• **Task description**:
Your task is to write out the entire listing exactly, omitting its pictures.

• **Records**:
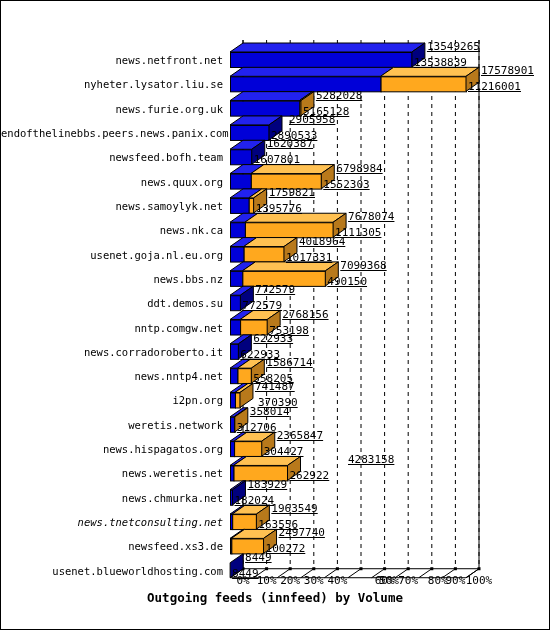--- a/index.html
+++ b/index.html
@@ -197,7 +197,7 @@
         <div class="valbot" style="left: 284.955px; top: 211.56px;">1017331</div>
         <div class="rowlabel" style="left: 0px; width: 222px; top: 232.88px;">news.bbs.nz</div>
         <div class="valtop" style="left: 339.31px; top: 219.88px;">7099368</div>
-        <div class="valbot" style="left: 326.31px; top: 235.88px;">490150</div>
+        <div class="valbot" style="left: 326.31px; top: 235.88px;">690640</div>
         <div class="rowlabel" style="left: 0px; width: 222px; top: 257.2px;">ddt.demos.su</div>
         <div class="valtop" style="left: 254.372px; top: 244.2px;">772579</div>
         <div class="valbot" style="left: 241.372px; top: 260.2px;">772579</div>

• **Reply**:
--- a/index.html
+++ b/index.html
@@ -197,7 +197,7 @@
         <div class="valbot" style="left: 284.955px; top: 211.56px;">1017331</div>
         <div class="rowlabel" style="left: 0px; width: 222px; top: 232.88px;">news.bbs.nz</div>
         <div class="valtop" style="left: 339.31px; top: 219.88px;">7099368</div>
-        <div class="valbot" style="left: 326.31px; top: 235.88px;">490150</div>
+        <div class="valbot" style="left: 326.31px; top: 235.88px;">690640</div>
         <div class="rowlabel" style="left: 0px; width: 222px; top: 257.2px;">ddt.demos.su</div>
         <div class="valtop" style="left: 254.372px; top: 244.2px;">772579</div>
         <div class="valbot" style="left: 241.372px; top: 260.2px;">772579</div>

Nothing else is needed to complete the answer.